A noter également le joli motif de Gandalf le Blanc et Gris-poil, calibré pour cordes (quelques cuivres les soutiennent néanmoins), et décrit une certaine perfection. A chaque fois que Gandalf chevauche son destrier et parcourt d’immenses plaines, ce thème magnifie les somptueux paysages que nous offrent les plans larges. Il apparaît dans sa version la plus majestueuse lorsque Gandalf et Eomer apportent le soutien tant attendu et portent le coup de grâce à l'armée de Saroumane. Tant dans sa démarche que dans sa réalisation, ce thème ne peut que rappeler le Concierto de Aranjuez, en raison de la répétition de cette broderie inférieure (une broderie, c’est tout simple, c’est comme Ré-Do-Ré, Sol-Fa-Sol, Mi-Ré-Mi, ...).

Mais dans cet opus, les thèmes de Sauron et de Saroumane se font beaucoup plus insistants et massifs, notamment au niveau des cuivres (Saroumane s’adressant à son armée comprend un leitmotiv dantesque) , celui de Sauron se montre de plus en plus fort (déjà « The Black Gate Is Closed ») jusqu’à son apogée dans Le Retour Du Roi.

Au fur et à mesure que Frodon et Sam évoluent dans des milieux de plus en plus austères et hostiles, la musique se fait beaucoup plus grave et tumultueuse. C’était déjà le cas avec le thème des Nazgûls qui venait rompre l’équilibre musical de la Comté mis en place, tels des Détraqueurs qui changent immédiatement l’atmosphère dans lesquels ils se trouvent. Les instruments de l’orchestre commencent à se pervertir, et à devenir plus stridents et irréguliers. Par exemple, lorsque les trois hobbits (enfin, deux et demi ^^) traversent le Marais des Morts, un glissando horrifique très ample au violon strident et aux voix intensifie chaque vision portées sur un cadavre, en plus des à-coups portés par le tuba. Les voix sont aliénées, et ne représente absolument pas la noblesse de la légende, mais les âmes des guerriers maudits, ce qui les rend beaucoup plus malsaines et dissonantes.

La forêt de Fangorn en est aussi un exemple, la musique se montre assez angoissante et imprévisible lorsque Merry et Pippin y pénètrent, mais aussi lorsqu’Aragorn, Legolas et Gimli font de même pour les retrouver.

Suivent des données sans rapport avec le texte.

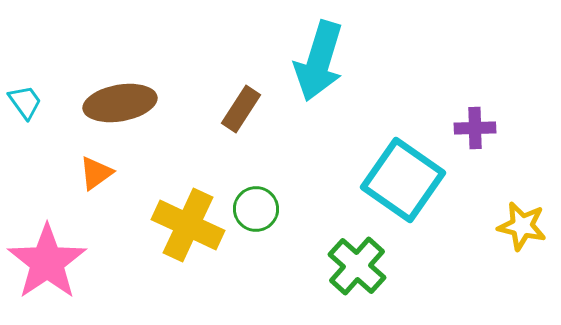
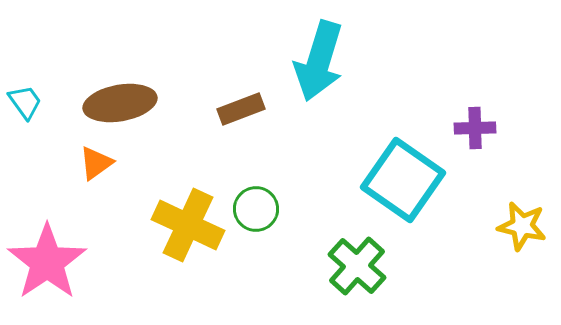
brown rectangle: rotated 36 degrees clockwise
orange triangle: moved 10 px up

Notamment le thème de l’Ent Silvebarbe (vraiment un thème de circonstance), qui l'accompagne avec Merry et Pippin lorsqu’ils parcourent la forêt de Fangorn. Des percussions boisées et cycliques rythment les pas de l'Ent, alors que basson, contrebasson et contrebasse jouent des mélodies évoluant très lentement dans des directions imprévisibles. Parmi les plus graves de l’orchestre, ces instruments donnent une sensation inquiétante, celle d’évoluer dans un espace assez étendu mais obscur, et surtout méconnu (la forêt n’est pas très accueillante ces temps-ci).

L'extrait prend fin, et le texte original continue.